:: Working data

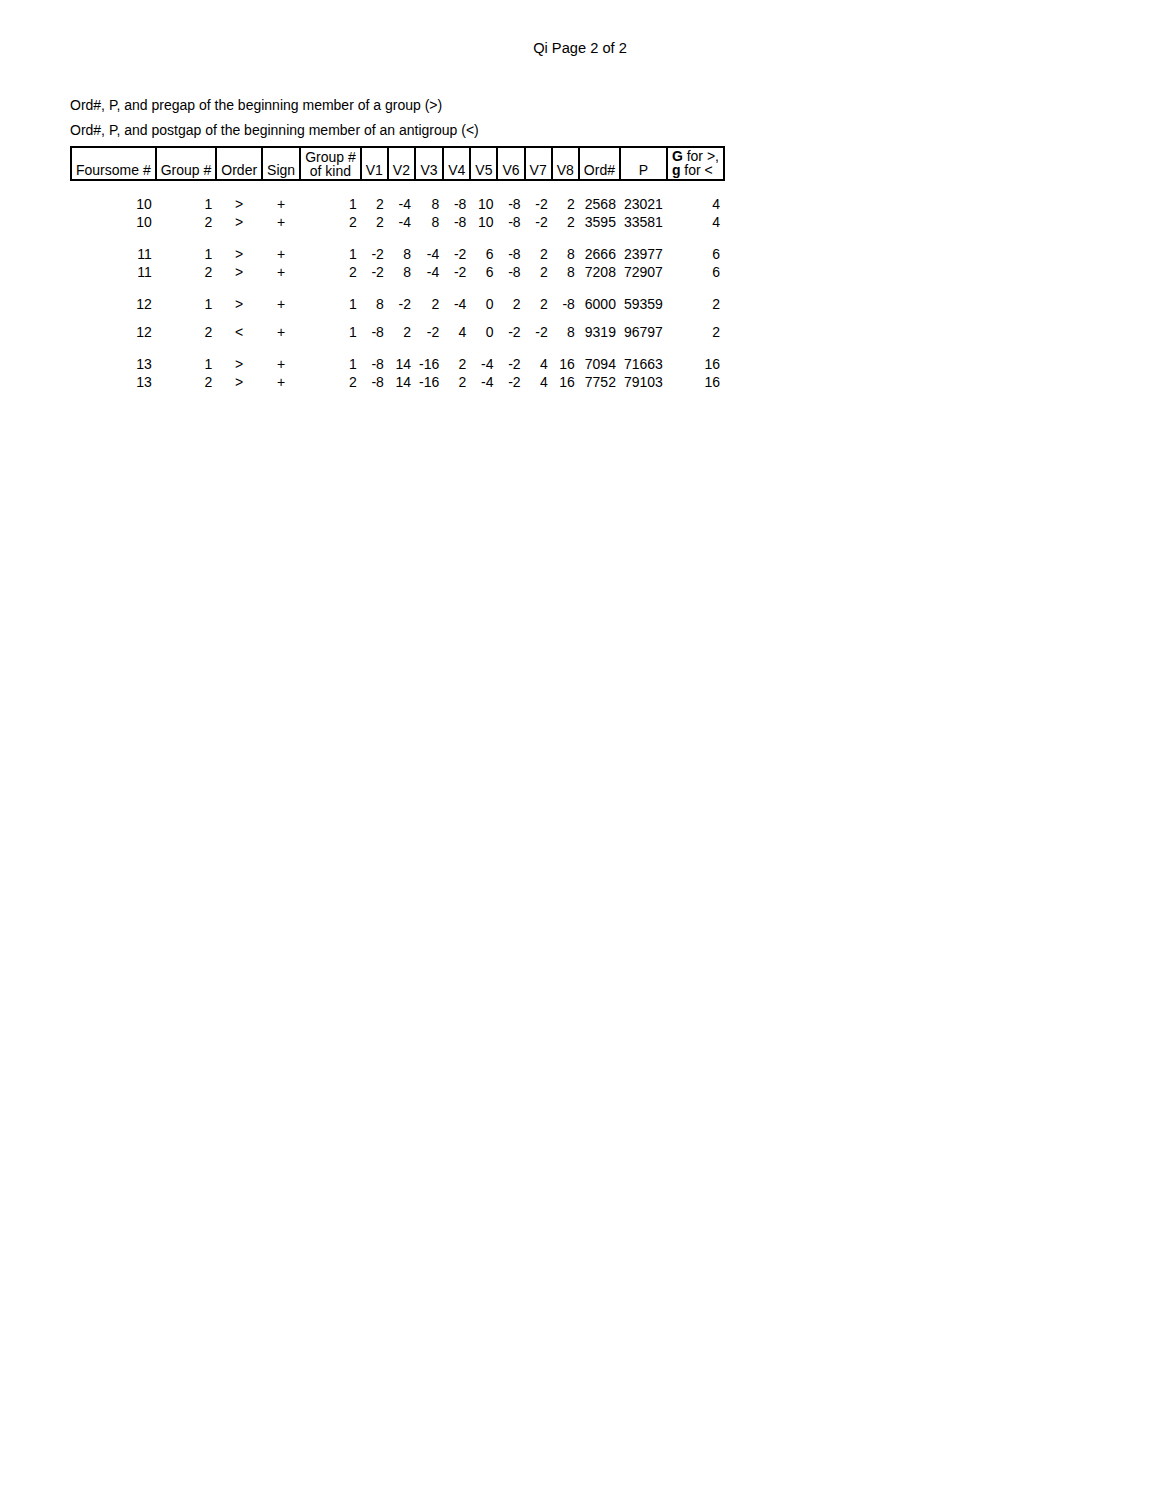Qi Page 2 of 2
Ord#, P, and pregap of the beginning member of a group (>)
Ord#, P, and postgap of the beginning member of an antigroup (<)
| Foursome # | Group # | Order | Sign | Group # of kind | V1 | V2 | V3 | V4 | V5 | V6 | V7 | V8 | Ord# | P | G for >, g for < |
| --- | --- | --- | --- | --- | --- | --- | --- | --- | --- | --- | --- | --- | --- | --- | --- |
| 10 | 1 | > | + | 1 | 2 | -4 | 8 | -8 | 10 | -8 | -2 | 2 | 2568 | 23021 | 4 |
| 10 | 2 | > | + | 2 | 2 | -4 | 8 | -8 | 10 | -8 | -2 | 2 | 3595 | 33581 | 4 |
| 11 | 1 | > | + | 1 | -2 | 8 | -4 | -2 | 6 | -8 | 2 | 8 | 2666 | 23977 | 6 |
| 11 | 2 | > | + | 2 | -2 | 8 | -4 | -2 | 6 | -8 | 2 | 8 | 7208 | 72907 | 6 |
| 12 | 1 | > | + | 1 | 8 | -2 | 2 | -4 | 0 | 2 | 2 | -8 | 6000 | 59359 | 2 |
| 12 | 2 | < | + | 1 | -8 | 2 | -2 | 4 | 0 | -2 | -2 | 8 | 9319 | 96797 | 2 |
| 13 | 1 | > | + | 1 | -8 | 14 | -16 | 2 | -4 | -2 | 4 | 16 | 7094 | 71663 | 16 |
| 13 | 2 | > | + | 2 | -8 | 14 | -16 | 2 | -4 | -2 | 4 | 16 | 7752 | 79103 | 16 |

::::

#### Assigned task
Using the data above, print exactly the lines from the line that contains "23021 | 4 |" through the line that contains "71663 | 16 |", with both included.

#### Response for this exercise
| 10 | 1 | > | + | 1 | 2 | -4 | 8 | -8 | 10 | -8 | -2 | 2 | 2568 | 23021 | 4 |
| 10 | 2 | > | + | 2 | 2 | -4 | 8 | -8 | 10 | -8 | -2 | 2 | 3595 | 33581 | 4 |
| 11 | 1 | > | + | 1 | -2 | 8 | -4 | -2 | 6 | -8 | 2 | 8 | 2666 | 23977 | 6 |
| 11 | 2 | > | + | 2 | -2 | 8 | -4 | -2 | 6 | -8 | 2 | 8 | 7208 | 72907 | 6 |
| 12 | 1 | > | + | 1 | 8 | -2 | 2 | -4 | 0 | 2 | 2 | -8 | 6000 | 59359 | 2 |
| 12 | 2 | < | + | 1 | -8 | 2 | -2 | 4 | 0 | -2 | -2 | 8 | 9319 | 96797 | 2 |
| 13 | 1 | > | + | 1 | -8 | 14 | -16 | 2 | -4 | -2 | 4 | 16 | 7094 | 71663 | 16 |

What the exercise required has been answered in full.